Vous avez travaillé sur les relations entre les lions et les peuples autochtones en Afrique. Diriez-vous que la plus grande menace pour la faune africaine vient de ces populations, plus que de la chasse au trophée ?  

D'après mon expérience, la plus grande menace est que même si les espèces comme les lions ont une immense valeur mondiale, nous ne parvenons pas à traduire cette valeur au niveau local. Les populations locales supportent tous les coûts de l'entretien des lions sauvages, qui sont des espèces difficiles et dangereuses à côtoyer. Cela conduit souvent à des niveaux de mise à mort beaucoup plus élevés que ceux qui se produiraient lors d'une chasse au trophée. De même, les pays qui ont des lions supportent des coûts énormes pour l'entretien des parcs et d'autres réserves fauniques afin de les conserver. Il est insoutenable de s'attendre à ce que cette situation se maintienne, étant donné les énormes pressions économiques et démographiques que subissent les pays africains. Par conséquent, la communauté internationale doit fournir beaucoup plus de soutien et de financement pour la conservation en Afrique et ailleurs. Malheureusement, l'interdiction de la chasse au trophée sans offrir une alternative viable risque de miner la prise de décision en Afrique, de priver les communautés locales de leur pouvoir, de réduire les revenus tirés de la présence de la faune et de nuire à la conservation de la faune. Il est important que les pays et les communautés concernés prennent ces décisions, et qu'en tant que communauté internationale, nous œuvrions tous ensemble à un avenir plus positif pour les populations et la faune.  

Êtes-vous le seul à défendre ces positions ? Comment comprendre l'action des députés dans ce contexte ?

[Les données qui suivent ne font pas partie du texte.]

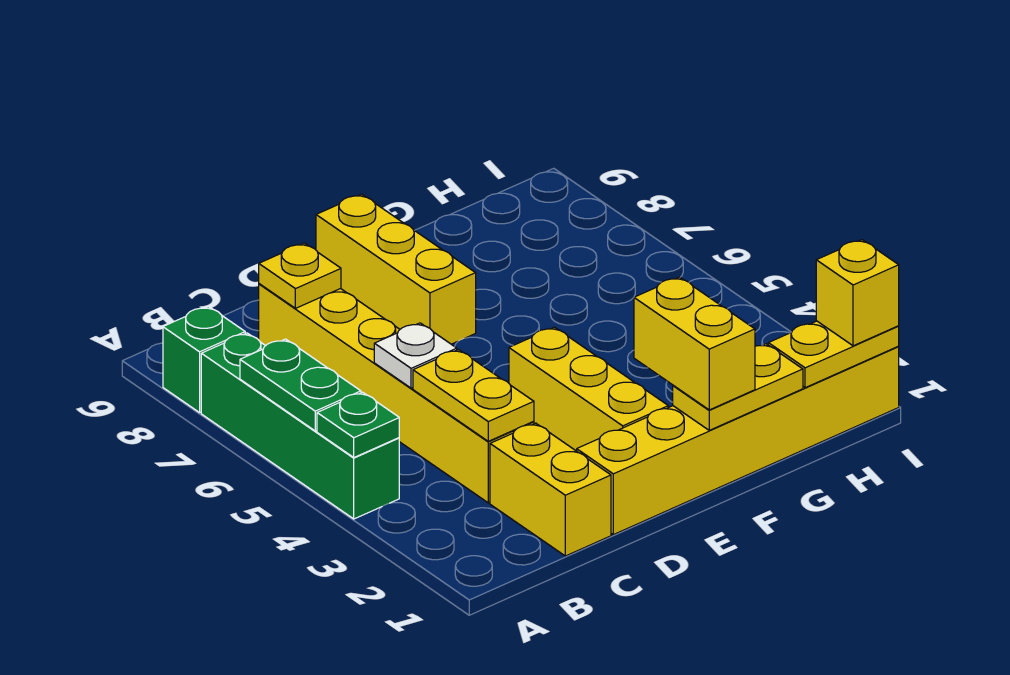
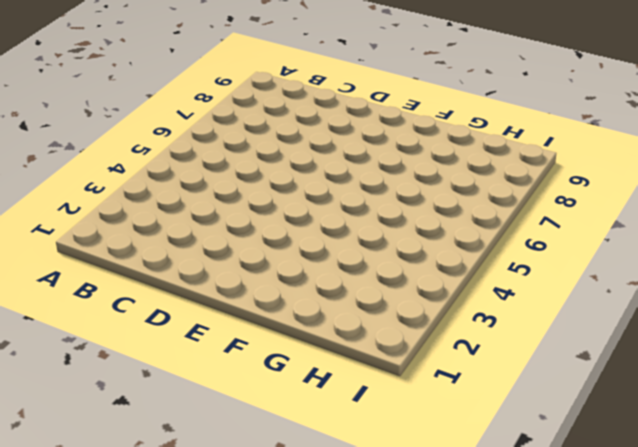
none -> green 1x4 brick [201,333,399,519]
none -> green 1x1 brick [163,306,245,413]
none -> yellow 1x2 brick [490,423,611,556]

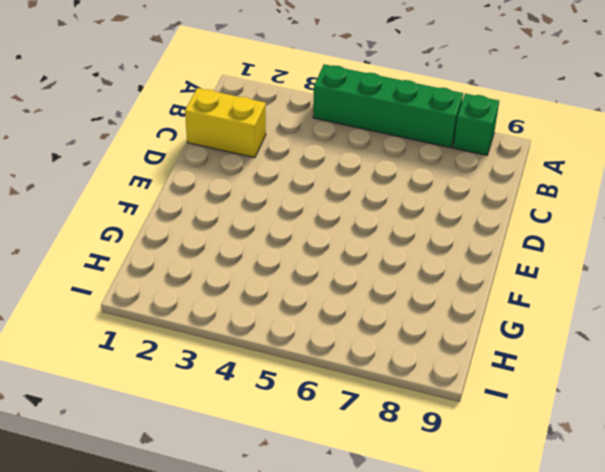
none -> yellow 1x6 brick [259,284,534,503]
none -> yellow 1x6 brick [577,347,899,535]
none -> yellow 1x3 brick [509,327,668,451]

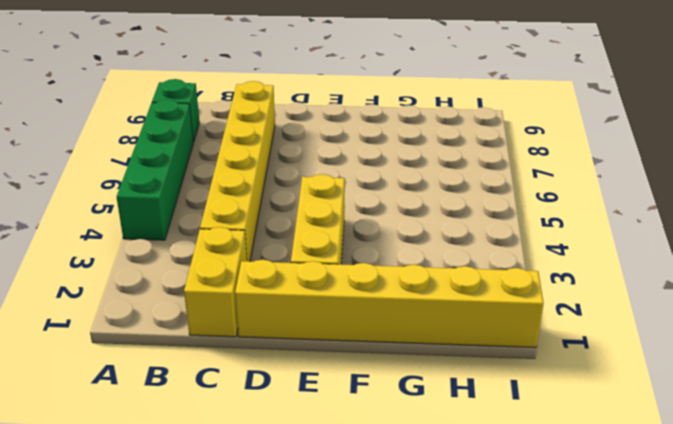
none -> yellow 1x3 brick [316,194,476,344]
none -> green 1x1 plate [317,392,399,457]
none -> green 1x2 plate [240,339,361,431]

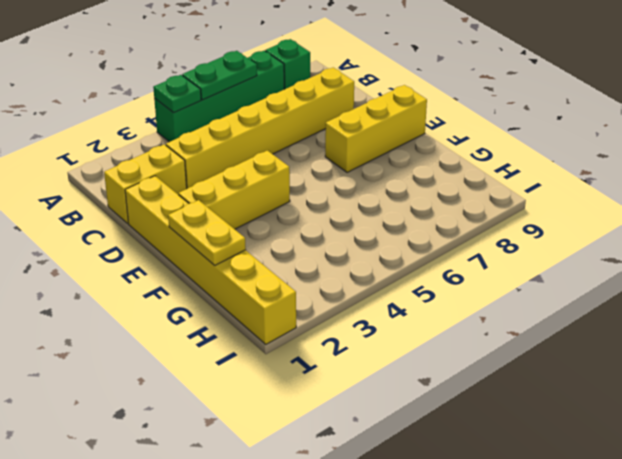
none -> yellow 1x2 plate [413,350,534,441]
none -> white 1x1 plate [374,323,457,388]
none -> yellow 1x1 plate [259,243,341,308]

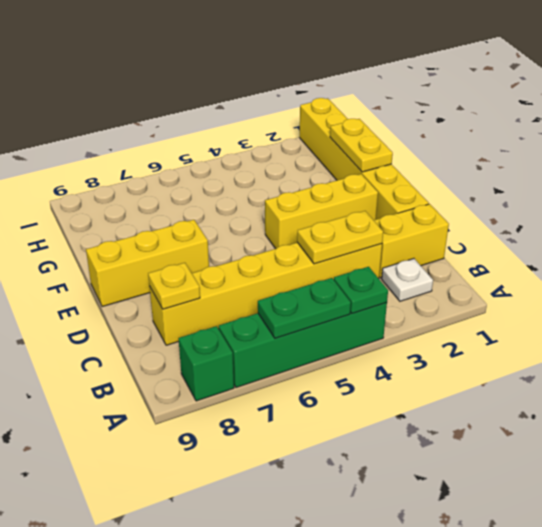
white 1x1 plate [382,259,433,301] -> white 1x1 plate moved to [374,323,457,388]
none -> yellow 1x2 plate [768,321,899,388]
none -> yellow 1x2 brick [634,277,755,410]
none -> yellow 1x1 brick [816,240,899,346]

Non, je ne suis pas le seul - l'autorité mondiale de protection de la nature, l'UICN, a elle-même conclu que la chasse au trophée peut être bénéfique pour la population et la faune sauvage, et que de nombreuses mesures devraient être prises avant que des interdictions soient envisagées. Beaucoup d'autres scientifiques de la conservation partagent également ma position, et les représentants de la communauté sont très préoccupés par les impacts négatifs de l'interdiction de la chasse au trophée. Les actions des députés européens sont très compréhensibles ici - la plupart des gens, moi y compris, sont écoeurés par les images de chasse aux trophées, et les gens supposent (souvent à tort) qu'elle doit représenter une menace pour les espèces sauvages en danger. Cependant, les députés et d'autres personnes ne se rendent généralement pas compte que l'arrêt de la chasse au trophée sans l'élaboration d'une solution de rechange viable risque en fait d'entraîner un plus grand nombre d'animaux pris au piège, empoisonnés et abattus. Ces meurtres ne seront pas sur les réseaux sociaux, mais ils seront très dommageables pour le bien-être et la conservation des animaux. C'est pourquoi nous devons agir avec prudence, en prenant des décisions fondées sur des preuves plutôt que sur l'émotion, et examiner où la chasse au trophée pourrait être substituée de façon viable, et où nous devons la tolérer jusqu'à ce qu'une meilleure alternative soit développée.